ACTIONS DEMANDÉES:
A – Dans l'extrait sur le tournage, selon ASL, dans quel espace se trouve l'appareil qui filme ?
B – Poursuivez l'extrait sur le tournage à partir de sa dernière phrase.

En filmant quelqu’un en train de travailler, tu ne prétends jamais être la petite souris qui regarde en se faisant oublier.
ASL — Lorsque je filme, il n’y a pas une cloison étanche, comme en fiction, entre ce et ceux qui filment et ce qui est devant la caméra. Ce qui me plaît dans la télévision – mais ce n’est pas parce que c’est la télévision, ça pourrait être dans le cinéma aussi – c’est justement rendre poreuse cette frontière. Tout à coup, quelque chose peut être un peu, ou légèrement, ou beaucoup déstabilisé parce qu’il y a quelque chose qui devrait être derrière qui passe devant. Moi, j’aime bien qu’on sente le cinéma en marche pendant qu’on filme. J’aime bien faire sentir que la caméra a son autonomie, qu’elle n’est pas collée à ce qu’elle filme. Souvent, on pense qu’une prise de vues, c’est la prise idéale. Non. Je montre qu’une prise de vues, c’est lié à des circonstances, c’est lié à des gênes, à des tas de choses qui interviennent. Je le montre tout le temps dans les films. La caméra est prise dans un tourbillon d’événements.
Elle n’est jamais extérieure, ou imperméable à ce qui se passe.
ASL — Elle ne peut pas l’être. Ou alors on fait croire qu’elle l’est. À ce moment-là, on se demande qui a filmé, d’où c’est filmé. J’aime bien sentir la relativité des rapports qu’il y a entre la chose filmée et l’appareil qui filme. L’appareil est lui-même dans un espace qui est contigu et qui prolonge l’espace de ce qu’on filme. On est dans le même espace. On n’est pas des Martiens !

DONNÉES AFFICHÉES:

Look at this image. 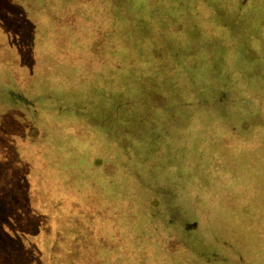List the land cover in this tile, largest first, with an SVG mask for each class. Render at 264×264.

RÉPONSES DANS L'ORDRE:
A – Il se trouve dans un espace contigu qui prolonge l'espace de ce qu'on filme.

B –
C’est une façon d’affirmer ton point de vue totalement, de ne pas faire « comme si » tu n’étais pas là.
ASL — Oui, le point de vue de celui, de ceux qui interviennent et comment ils sont pris, englués dans le même espace, dès qu’ils mettent le pied dans le truc. Dès qu’on fait un pas en avant, on est pris dedans. C’est ce pas en avant qui m’intéresse, qui fait que l’on se retrouve dans le même espace que ce qu’on filme. On va donc être influencé par ce qu’on filme. Physiquement.
Et on influence ce qu’on filme aussi.
ASL — Éventuellement. Si on se rapproche trop près d’un danseur avec une caméra, ça va influencer sa danse. On le montre dans le deuxième film sur Carlson. On s’aperçoit que le preneur de son, pour faire sa prise de son du danseur, est obligé de danser comme lui. On est pris dedans. C’est un peu l’histoire de ça, ce film. C’est un peu comment une caméra peut se laisser absorber par ce qu’elle filme. Quand on va sur l’espace des danseurs, on se dit qu’on va les gêner dans certains trucs. Là, tout se passait comme si on ne les gênait pas, comme si, tout à coup, on faisait partie de la chorégraphie, en quelque sorte.
Quand tu filmes les artistes en train de travailler – danseurs, chorégraphes, musiciens, cinéastes – qu’est-ce que tu filmes ?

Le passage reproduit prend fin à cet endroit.